High Dimensional Data – Correct Workflow for Logistic Regression and Feature Selection

dimensionality reductionfeature selectionlogisticmachine learningr

I have a cancer classification problem (type A vs type B) on radiological images from which i have generated 756 texture-based predictive features (wavelet transform followed by texture analysis, i.e., features described by Haralick, Amasadun etc) and 8 semantic features based on subjective assessment by expert radiologist. This is entirely for research and publication to show that these predictive features may be useful in this particular problem. I do not intend to deploy the model for practitioners.

I have 107 cases. 60% cases are type A and 40% type B (in keeping with their natural proportions in population). I have done several iterations of model development with varying results. One particular method is giving me an 80% 80% classification accuracy but I am suspicious that my method is not going to stand critical analysis. I am going to outline my method and a few alternatives. I will be grateful if someone can pick if it is flawed. I have used R for this:

Step 1: Split into 71 training and 36 test cases.
Step 2: remove correlated features from training dataset (766 -> 240) using findcorrelation function in R (caret package)
Step 3: rank training data features using Gini index (Corelearn package)
Step 4: Train multivariate logistic regression models on top 10 ranked features using subsets of sizes 3 , 4, 5 ,and 6 in all possible combination (10C3=252, 10C4=504, 10C5=630). So total 1386 multivariate logistic regression models were trained using 10-fold cross-validation and tested on test dataset.
Step 5: Of these I selected a model which gave the best combination of training and test dataset accuracy, i.e., 3 feature model with 80% 80% accuracy.

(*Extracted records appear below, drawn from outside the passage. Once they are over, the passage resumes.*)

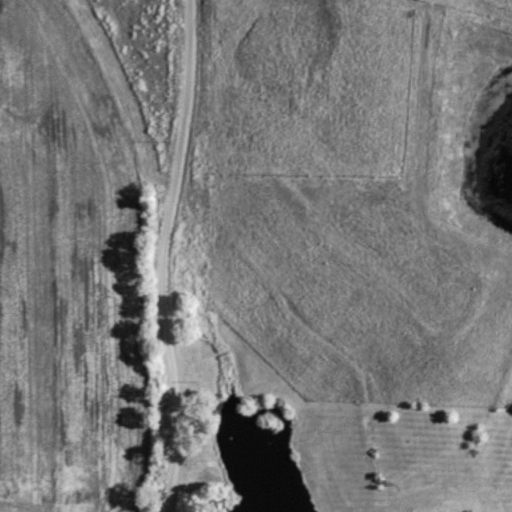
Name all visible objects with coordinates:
road: (162, 255)
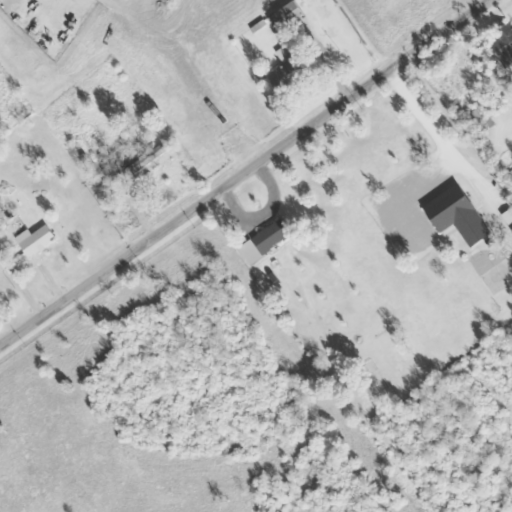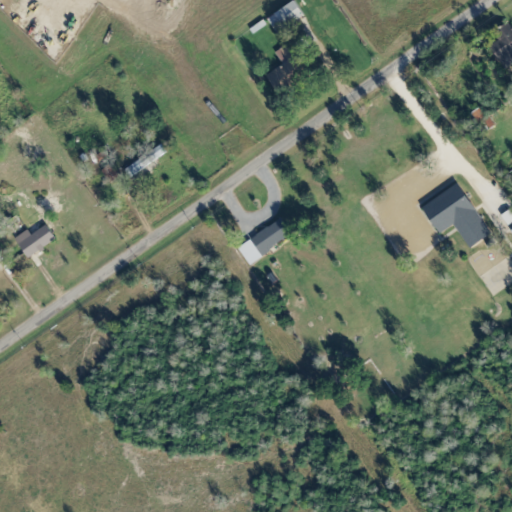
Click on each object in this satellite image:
building: (288, 16)
building: (292, 71)
building: (138, 167)
road: (246, 174)
building: (460, 215)
building: (37, 240)
building: (267, 241)
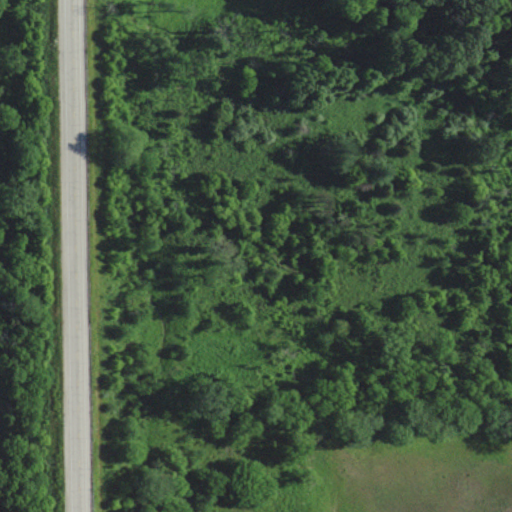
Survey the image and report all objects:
road: (76, 255)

Somehow running 1300 permutations seems quite dodgy to me and seems to have introduced some false discovery. Just want to confirm if this is a valid ML technique or whether I should skip step 4 and only train on top 5 ranked features without running and permutations.

Thanks.

PS I experiemented a bit with naive bayes and random forests but get rubbish test set accuracy so dropped them

====================

UPDATE

Following discussion with SO members, i have changed the model drastically and thus moved more recent questions regarding model optimisation into a new post is my LASSO regularised classification method correct?

Best Answer

I see 3 potential problems with this approach. First, if you intend to use your model for classifying new cases, your variable-selection procedure might lead to a choice of variables too closely linked to peculiarities of this initial data set. Second, the training/test set approach might not be making the most efficient use of the data you have. Third, you might want to reconsider your metric for evaluating models.

First, variable selection tends to find variables that work well for a particular data set but don't generalize well. It's fascinating and frightening to take a variable selection scheme (best subset as you have done, or even LASSO) and see how much the set of selected variables differs just among bootstrap re-samples from the same data set, particularly when many predictors are inter-correlated.

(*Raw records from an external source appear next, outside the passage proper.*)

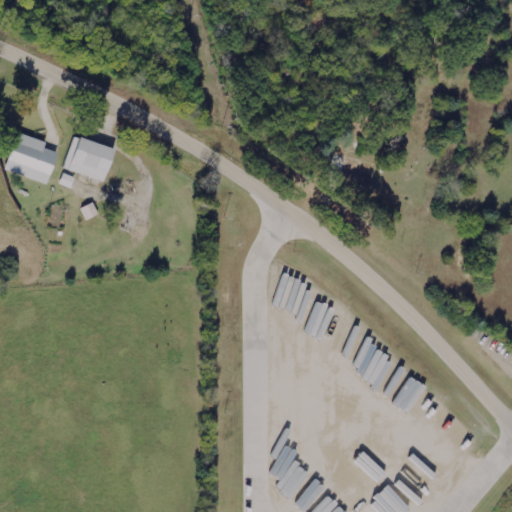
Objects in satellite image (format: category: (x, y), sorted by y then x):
building: (32, 159)
building: (90, 159)
building: (350, 174)
road: (280, 206)
building: (90, 212)
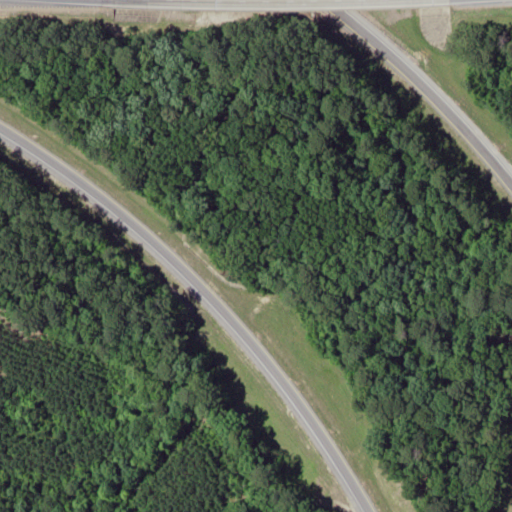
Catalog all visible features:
road: (153, 0)
road: (253, 1)
road: (423, 85)
road: (205, 298)
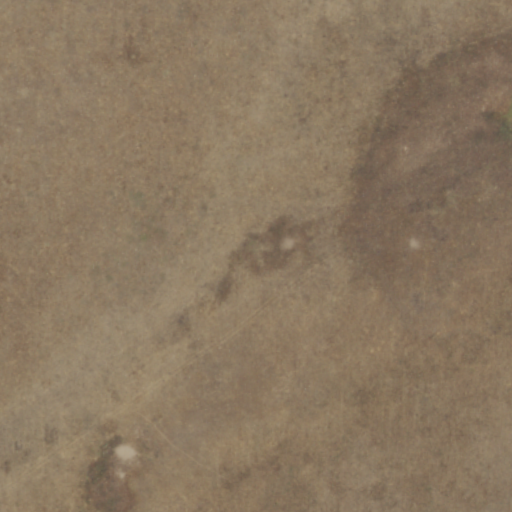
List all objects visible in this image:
crop: (255, 255)
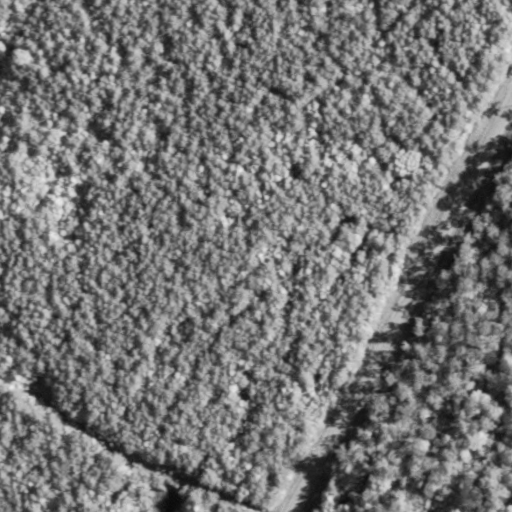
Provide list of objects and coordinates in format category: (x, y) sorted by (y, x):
road: (404, 303)
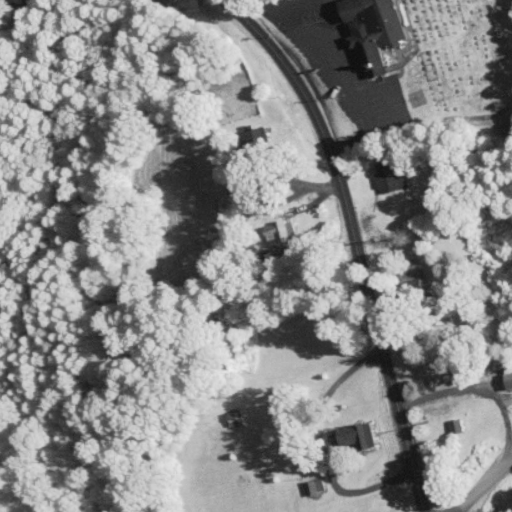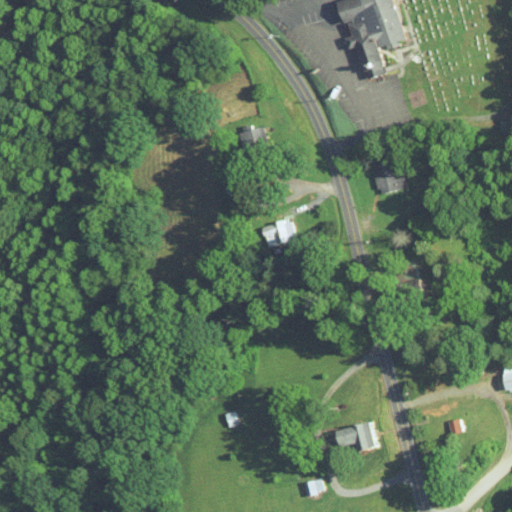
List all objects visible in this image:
road: (300, 5)
park: (458, 56)
road: (333, 67)
building: (238, 129)
road: (257, 176)
building: (264, 227)
road: (355, 240)
building: (502, 373)
road: (460, 390)
building: (338, 429)
road: (321, 445)
road: (481, 484)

For this application, where many of your predictors seem to be correlated, you might be better off taking an approach like ridge regression that treats correlated predictors together. Some initial pruning of your 766 features might still be wise (maybe better based on subject-matter knowledge than on automated selection), or you could consider an elastic net hybrid of LASSO with ridge regression to get down to a reasonable number of predictors. But when you restrict yourself to a handful of predictors you risk throwing out useful information from other potential predictors in future applications.

Second, you may be better off using the entire data set to build the model and then using bootstrapping to estimate its generalizability. For example, you could use cross-validation on the entire data set to find the best choice of penalty for ridge regression, then apply that choice to the entire data set. You would then test the quality of your model on bootstrap samples of the data set. That approach tends to maximize the information that you extract from the data, while still documenting its potential future usefulness.

Third, your focus on classification accuracy makes the hidden assumption that both types of classification errors have the same cost and that both types of classification successes have the same benefit. If you have thought hard about this issue and that is your expert opinion, OK. Otherwise, you might consider a different metric for, say, choosing the ridge-regression penalty during cross-validation. Deviance might be a more generally useful metric, so that you get the best estimates of predicted probabilities and then can later consider the cost-benefit tradeoffs in the ultimate classification scheme.

In terms of avoiding overfitting, the penalty in ridge regression means that the effective number of variables in the model can be many fewer than the number of variables nominally included. With only 42 of the least-common case you were correct to end up with only 3 features (about 15 of the least-common case per selected feature). The penalization provided by ridge regression, if chosen well by cross validation, will allow you to combine information from more features in a way that is less dependent on the peculiarities of your present data set while avoiding overfitting and being generalizable to new cases.